Namely, the Tuesday Farmers Market is back!
Starting tomorrow (June 2), the Ypsilanti Farmers Market will run not only on Saturday mornings, but also
every Tuesday from 3 to 7 pm,
through August, right here at the Ypsilanti Farmers MarketPlace. That means every week we’ll have two opportunities to invest in our local food system while building the community care that makes a market special.
This matters more than it might seem on the surface.
Many community members have shared that while they love the Ypsilanti Farmers Market, want to support local farmers and makers, and believe in local food, Saturday mornings simply do not work for their lifestyles. Saturday mornings may be reserved for overtime shifts or soccer games, or to recover from a week that didn’t seem to give anything back.
For some, they can only get the financial assistance or translation services needed to fully participate on a weekday.
For many of our neighbors, Saturday mornings are simply not free.
Access can only be actualized when every community member experiences it.
It’s as much about time as it is about proximity. We've always said that the Ypsilanti Farmers Market is for everyone in our community, and the Tuesday market is our effort to live that out more fully.
The Ypsilanti Farmers Market, in each step toward the future, is a step toward a living vision we have built together. Toward a vision of the Ypsilanti Farmers MarketPlace as a community food hub, an anchor in the life of our city and of our local food system. A place where neighbors come together, build community, and leave united; all while gathering around food.
The Ypsilanti Farmers Market is not purely about simple transactions. It’s about practicing what it looks like for a community to feed itself. It nurtures spaces where farmers can move their harvest and where small businesses can grow.
The Ypsilanti Farmers MarketPlace is fostering that mid-week run-in with a neighbor, reminding us that we are not alone.
We are grateful to the farmers, vendors, and partners who said yes to this. And we are grateful to our entire market team, who make it possible week after week, with devotion and creativity that continues to humble me.

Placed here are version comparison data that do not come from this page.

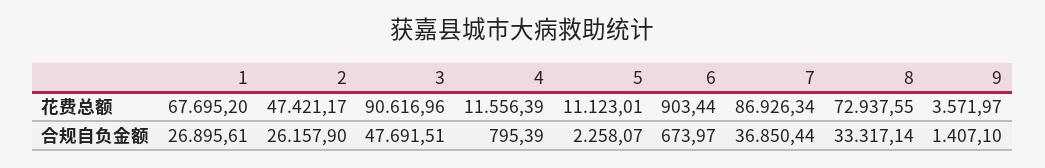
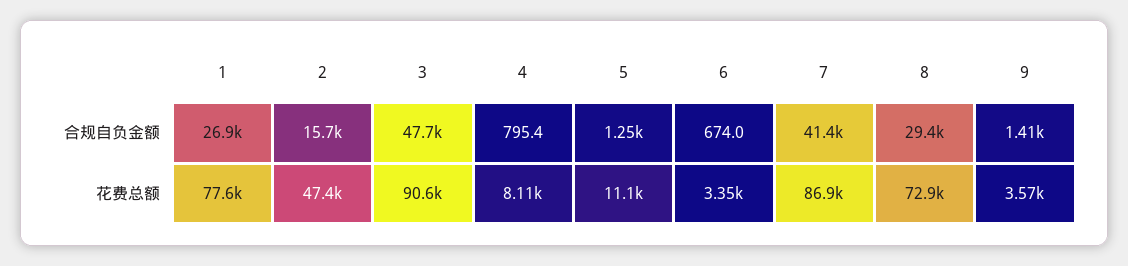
1, 花费总额: 67695.2 -> 77600
4, 花费总额: 11556.39 -> 8110
6, 花费总额: 903.44 -> 3350
2, 合规自负金额: 26157.9 -> 15700
5, 合规自负金额: 2258.07 -> 1250
7, 合规自负金额: 36850.44 -> 41400
8, 合规自负金额: 33317.14 -> 29400

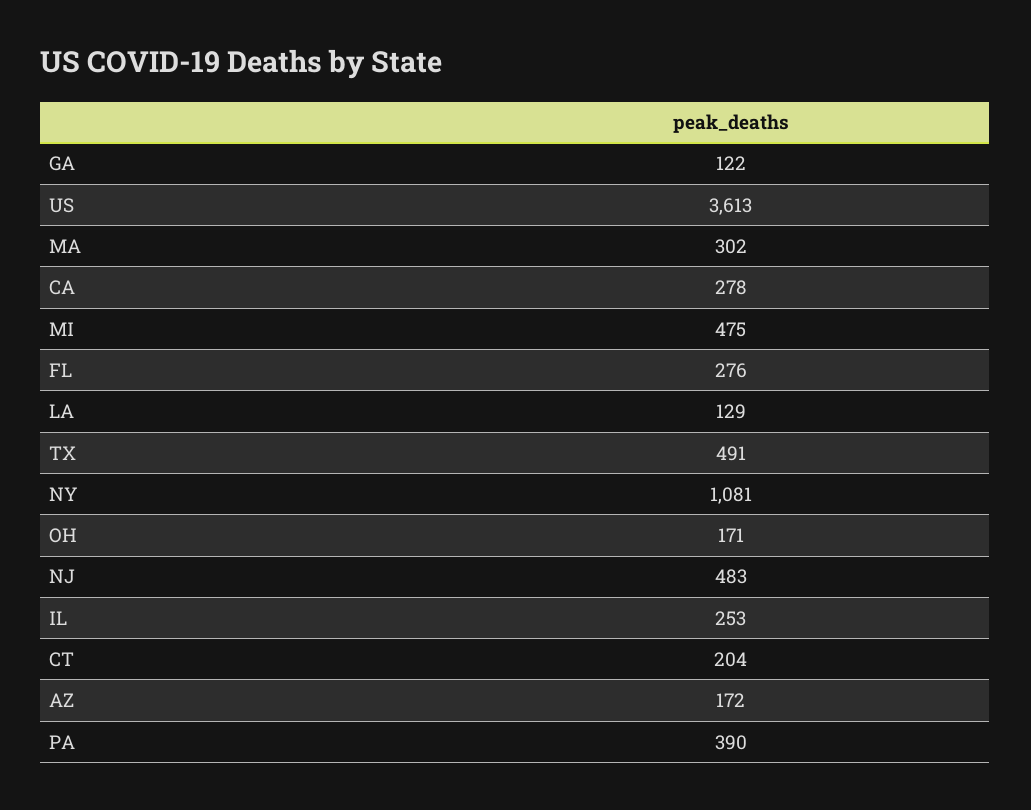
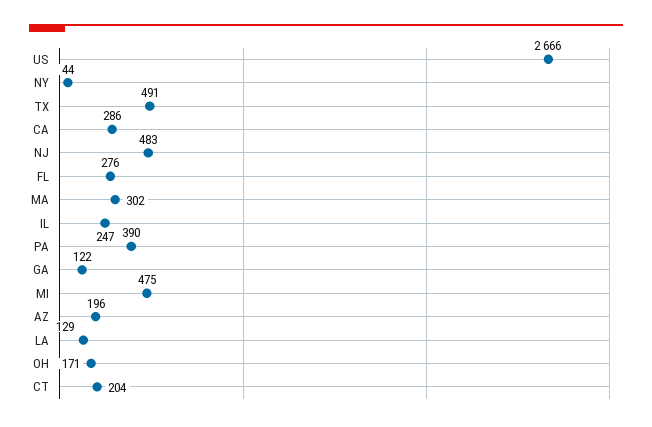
US: 3613 -> 2666
CA: 278 -> 286
NY: 1081 -> 44
IL: 253 -> 247
AZ: 172 -> 196

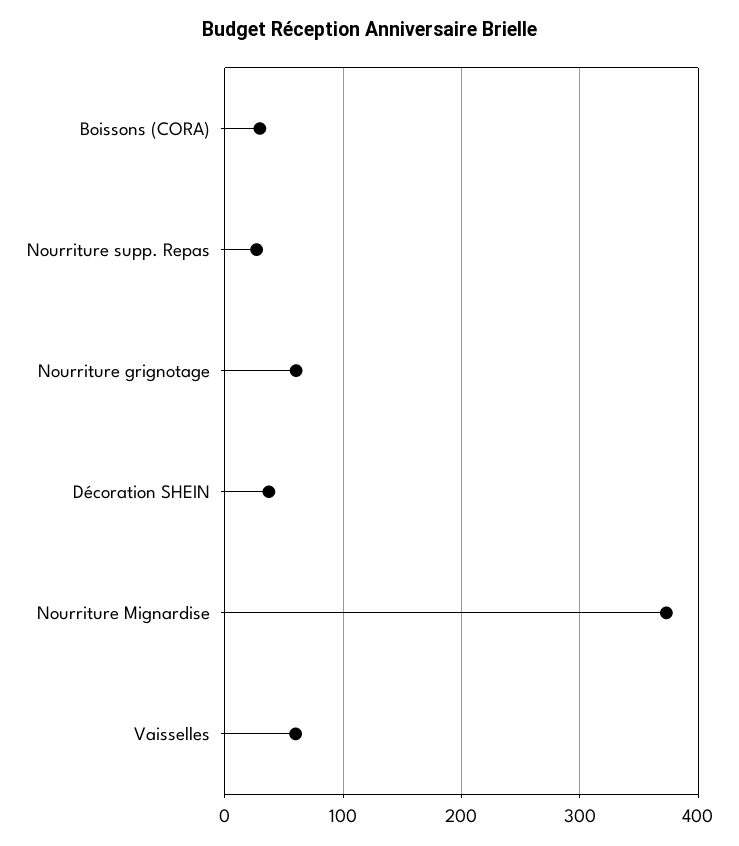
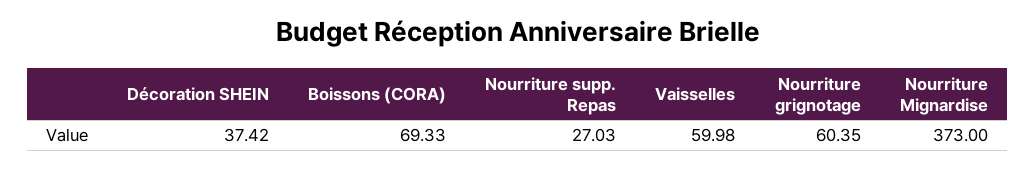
Boissons (CORA): 30 -> 69.33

This spring, our Teen Leadership Program launched our second Seed Library, located at the Ypsilanti Farmers MarketPlace, which is available to the community at every market.
Because everyone deserves a chance to grow.
Seeds hold within them the agricultural knowledge of generations, the food traditions of all of humankind. When we talk about seed sovereignty, we are not simply speaking about the practical reality of who controls the global seed supply (the four corporations that control 60% of the seed and pesticide supply). Rather, it goes a level deeper into the question of who and what gets to be remembered.
"Farmers are literally archivists of the land." -Abena Offeh-Gyimah
Seeds are stories. They are living reminders of all the ancestors who walked before us. When we save and share seeds, we are practicing reciprocity with Mother Earth, and with one another.
The seed library that our teens built is just the beginning. Our hope is that it grows into a
circular system. We dream of a future where the seed library at the farm and MarketPlace are filled with self-labeled packets of seeds saved from the harvest of our community. We dream of a food future that sits in the hands of the very community that tends it.
This is seed rematriation in practice, and I’m excited to grow with you.
In solidarity,
Julius
P.S. Your support makes this food system possible, whether it is financial, volunteer, or saving seeds; we’re in this together. Keep an eye out for future newsletters for a hands-on seed-saving workshop later this year.